101blockchains.com gives a good list of companies now using blockchain technology as of January 26, 2020. Below are a dozen of them that you will recognize:
Barclays, DHL,Singapore Airlines,Walmart, AIG, British Airways,Anheuser Busch, Shell Energy, Scotiabank,Ford Siemens, AIA Group
What helped me wrap my head around how blockchains function was a simple video I found on deloitte.com of a woman explaining a blockchain in under 100 words. It is one of the most uncomplicated and clear definitions of the mechanics of how a blockchain works.
I transcribed what she said, word for word, from her video. Below the link is her explanation:
You are a node. You have a file transaction on your computer (let’s call that your ledger). You are working with some accountants (let us call them Miners) who have the same file on their computers, so now its distributed.

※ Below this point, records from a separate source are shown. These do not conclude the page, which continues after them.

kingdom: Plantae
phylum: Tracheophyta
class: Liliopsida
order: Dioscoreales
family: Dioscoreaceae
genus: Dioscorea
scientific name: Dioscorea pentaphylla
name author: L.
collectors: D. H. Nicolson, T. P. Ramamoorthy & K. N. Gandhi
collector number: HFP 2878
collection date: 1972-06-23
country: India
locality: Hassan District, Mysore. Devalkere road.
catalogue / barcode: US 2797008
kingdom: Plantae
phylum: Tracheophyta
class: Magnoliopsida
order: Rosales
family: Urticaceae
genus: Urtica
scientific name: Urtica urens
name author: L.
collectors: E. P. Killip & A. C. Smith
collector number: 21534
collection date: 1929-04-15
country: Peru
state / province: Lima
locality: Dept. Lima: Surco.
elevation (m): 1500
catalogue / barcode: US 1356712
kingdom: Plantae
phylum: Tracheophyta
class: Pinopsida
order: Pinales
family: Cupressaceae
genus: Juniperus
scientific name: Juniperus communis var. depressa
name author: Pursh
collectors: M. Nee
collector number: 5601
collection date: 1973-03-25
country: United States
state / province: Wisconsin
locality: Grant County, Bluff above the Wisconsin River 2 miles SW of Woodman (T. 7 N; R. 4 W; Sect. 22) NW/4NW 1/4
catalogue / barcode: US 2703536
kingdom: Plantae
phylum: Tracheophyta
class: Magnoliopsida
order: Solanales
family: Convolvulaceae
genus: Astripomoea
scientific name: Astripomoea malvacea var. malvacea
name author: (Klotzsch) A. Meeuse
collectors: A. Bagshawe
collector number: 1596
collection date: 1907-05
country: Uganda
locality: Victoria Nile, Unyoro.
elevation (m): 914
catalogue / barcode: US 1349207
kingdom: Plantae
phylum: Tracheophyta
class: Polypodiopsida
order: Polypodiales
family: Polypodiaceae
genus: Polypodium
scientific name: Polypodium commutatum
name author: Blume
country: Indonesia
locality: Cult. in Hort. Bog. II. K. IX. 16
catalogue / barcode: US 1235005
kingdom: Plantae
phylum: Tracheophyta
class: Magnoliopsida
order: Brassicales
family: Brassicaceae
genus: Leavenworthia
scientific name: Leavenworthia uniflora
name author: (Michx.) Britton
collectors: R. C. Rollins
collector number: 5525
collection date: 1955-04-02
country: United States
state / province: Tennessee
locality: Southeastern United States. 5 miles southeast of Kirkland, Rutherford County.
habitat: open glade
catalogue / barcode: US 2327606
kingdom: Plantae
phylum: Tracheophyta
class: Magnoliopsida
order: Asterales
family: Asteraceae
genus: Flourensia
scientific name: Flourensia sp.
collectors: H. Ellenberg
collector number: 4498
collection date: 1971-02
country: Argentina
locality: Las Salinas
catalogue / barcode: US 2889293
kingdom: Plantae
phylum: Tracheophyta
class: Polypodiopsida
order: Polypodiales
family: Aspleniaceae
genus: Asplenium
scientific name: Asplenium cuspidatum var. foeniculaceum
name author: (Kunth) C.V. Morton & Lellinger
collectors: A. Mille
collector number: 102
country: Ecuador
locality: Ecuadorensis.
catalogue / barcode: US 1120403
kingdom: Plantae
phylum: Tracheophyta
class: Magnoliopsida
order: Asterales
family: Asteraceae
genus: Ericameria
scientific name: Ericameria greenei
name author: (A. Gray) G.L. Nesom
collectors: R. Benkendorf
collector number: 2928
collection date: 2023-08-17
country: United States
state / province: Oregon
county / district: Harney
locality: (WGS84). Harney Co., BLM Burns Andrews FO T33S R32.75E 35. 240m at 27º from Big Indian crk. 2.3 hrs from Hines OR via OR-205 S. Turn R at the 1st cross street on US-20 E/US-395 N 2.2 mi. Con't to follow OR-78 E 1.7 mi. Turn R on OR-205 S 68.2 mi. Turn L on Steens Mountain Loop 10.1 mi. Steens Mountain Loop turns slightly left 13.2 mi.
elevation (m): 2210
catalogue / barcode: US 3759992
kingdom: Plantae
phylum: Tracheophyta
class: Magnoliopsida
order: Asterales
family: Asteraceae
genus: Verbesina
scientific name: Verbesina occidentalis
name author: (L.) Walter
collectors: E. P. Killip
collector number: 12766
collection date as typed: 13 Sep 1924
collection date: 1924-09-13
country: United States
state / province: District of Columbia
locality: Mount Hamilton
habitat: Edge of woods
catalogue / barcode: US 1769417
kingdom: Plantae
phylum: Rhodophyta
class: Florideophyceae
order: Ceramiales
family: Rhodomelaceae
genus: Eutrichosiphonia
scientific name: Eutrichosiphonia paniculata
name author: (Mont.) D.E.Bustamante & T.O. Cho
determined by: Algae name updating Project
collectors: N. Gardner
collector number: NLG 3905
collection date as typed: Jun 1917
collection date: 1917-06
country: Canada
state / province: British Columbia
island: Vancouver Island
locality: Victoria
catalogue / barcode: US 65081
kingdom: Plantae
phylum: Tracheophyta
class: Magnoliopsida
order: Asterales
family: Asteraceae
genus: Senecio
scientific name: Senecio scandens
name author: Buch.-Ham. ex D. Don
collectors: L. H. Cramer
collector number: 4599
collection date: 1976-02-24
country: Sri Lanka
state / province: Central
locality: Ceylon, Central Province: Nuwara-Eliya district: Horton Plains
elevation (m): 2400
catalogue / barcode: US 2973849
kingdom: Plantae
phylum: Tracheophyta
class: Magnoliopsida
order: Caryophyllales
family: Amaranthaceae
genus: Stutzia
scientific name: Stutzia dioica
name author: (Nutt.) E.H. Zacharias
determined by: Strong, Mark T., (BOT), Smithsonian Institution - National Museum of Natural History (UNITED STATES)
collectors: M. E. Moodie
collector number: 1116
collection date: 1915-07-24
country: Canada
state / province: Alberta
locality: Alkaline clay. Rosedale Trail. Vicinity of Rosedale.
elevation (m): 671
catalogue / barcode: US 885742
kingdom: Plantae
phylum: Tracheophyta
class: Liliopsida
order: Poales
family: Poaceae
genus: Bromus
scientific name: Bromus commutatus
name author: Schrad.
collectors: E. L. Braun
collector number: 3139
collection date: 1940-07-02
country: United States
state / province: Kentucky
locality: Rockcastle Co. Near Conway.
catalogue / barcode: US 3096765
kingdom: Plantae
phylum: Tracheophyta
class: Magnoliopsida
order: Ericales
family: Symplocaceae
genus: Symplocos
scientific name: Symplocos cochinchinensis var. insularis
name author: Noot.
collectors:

You send a reply-all email to all these accountants to see if you have enough money to make a big purchase. They rush to review your file as they want to get paid in their salary (let us call that Bitcoin). The first accountant to review your request and validate it along with their reasoning (which is called Proof of Work) sends this to the other accountants. If the other accountants agree with their thinking, then you have a consensus in the network. They can then add a new block to the blockchain. Now you can make that big purchase.
This scenario above sounds simple enough, but it finally allowed me to understand the mechanics of a blockchain. Blockchains are, of course, very complicated than all of this. They are best left to the techies to figure it all out. At least now, I have a better grasp of what they are all about and how they work.